- CHALLENGE -
Starting at the beginning of the records and ending at the line containing "7: (545, 72)", write those lines out again with "visible" swapped for "shown" and everything else left unchanged.

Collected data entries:

--------------------------------

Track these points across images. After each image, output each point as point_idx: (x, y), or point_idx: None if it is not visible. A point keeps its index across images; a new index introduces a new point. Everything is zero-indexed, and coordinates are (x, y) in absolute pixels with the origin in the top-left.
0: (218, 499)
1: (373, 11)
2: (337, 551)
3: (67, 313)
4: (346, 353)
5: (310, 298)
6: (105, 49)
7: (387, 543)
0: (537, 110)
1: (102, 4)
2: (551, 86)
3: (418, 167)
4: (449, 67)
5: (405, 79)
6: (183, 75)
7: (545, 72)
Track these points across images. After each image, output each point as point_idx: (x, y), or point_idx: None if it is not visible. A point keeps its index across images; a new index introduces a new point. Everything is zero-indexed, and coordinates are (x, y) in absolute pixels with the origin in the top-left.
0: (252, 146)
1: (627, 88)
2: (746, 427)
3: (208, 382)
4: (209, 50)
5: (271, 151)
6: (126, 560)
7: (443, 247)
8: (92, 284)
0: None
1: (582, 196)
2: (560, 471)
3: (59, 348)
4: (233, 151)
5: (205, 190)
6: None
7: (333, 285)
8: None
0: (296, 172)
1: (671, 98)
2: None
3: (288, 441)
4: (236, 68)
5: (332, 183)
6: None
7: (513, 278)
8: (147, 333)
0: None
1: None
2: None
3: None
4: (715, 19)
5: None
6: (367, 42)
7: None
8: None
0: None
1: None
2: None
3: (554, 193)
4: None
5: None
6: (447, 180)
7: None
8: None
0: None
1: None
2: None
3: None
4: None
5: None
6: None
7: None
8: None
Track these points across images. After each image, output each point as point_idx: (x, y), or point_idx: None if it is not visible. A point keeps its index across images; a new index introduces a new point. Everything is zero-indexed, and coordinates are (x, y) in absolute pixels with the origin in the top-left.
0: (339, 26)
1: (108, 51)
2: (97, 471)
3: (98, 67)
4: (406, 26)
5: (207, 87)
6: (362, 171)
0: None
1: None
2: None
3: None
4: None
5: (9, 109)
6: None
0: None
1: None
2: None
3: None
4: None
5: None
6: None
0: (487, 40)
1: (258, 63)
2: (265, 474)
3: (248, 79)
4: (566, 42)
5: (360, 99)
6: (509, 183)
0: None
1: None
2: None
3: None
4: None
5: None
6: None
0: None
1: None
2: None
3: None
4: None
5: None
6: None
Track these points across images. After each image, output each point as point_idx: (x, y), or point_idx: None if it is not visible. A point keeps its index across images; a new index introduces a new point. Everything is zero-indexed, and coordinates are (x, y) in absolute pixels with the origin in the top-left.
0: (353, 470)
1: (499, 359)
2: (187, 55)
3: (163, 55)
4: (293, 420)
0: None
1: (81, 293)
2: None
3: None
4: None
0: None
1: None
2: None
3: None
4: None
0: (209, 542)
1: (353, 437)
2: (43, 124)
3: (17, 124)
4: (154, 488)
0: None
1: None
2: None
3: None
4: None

--------------------------------

- EXERCISE RESULT -
Track these points across images. After each image, output each point as point_idx: (x, y), or point_idx: None if it is not shown. A point keeps its index across images; a new index introduces a new point. Everything is zero-indexed, and coordinates are (x, y) in absolute pixels with the origin in the top-left.
0: (218, 499)
1: (373, 11)
2: (337, 551)
3: (67, 313)
4: (346, 353)
5: (310, 298)
6: (105, 49)
7: (387, 543)
0: (537, 110)
1: (102, 4)
2: (551, 86)
3: (418, 167)
4: (449, 67)
5: (405, 79)
6: (183, 75)
7: (545, 72)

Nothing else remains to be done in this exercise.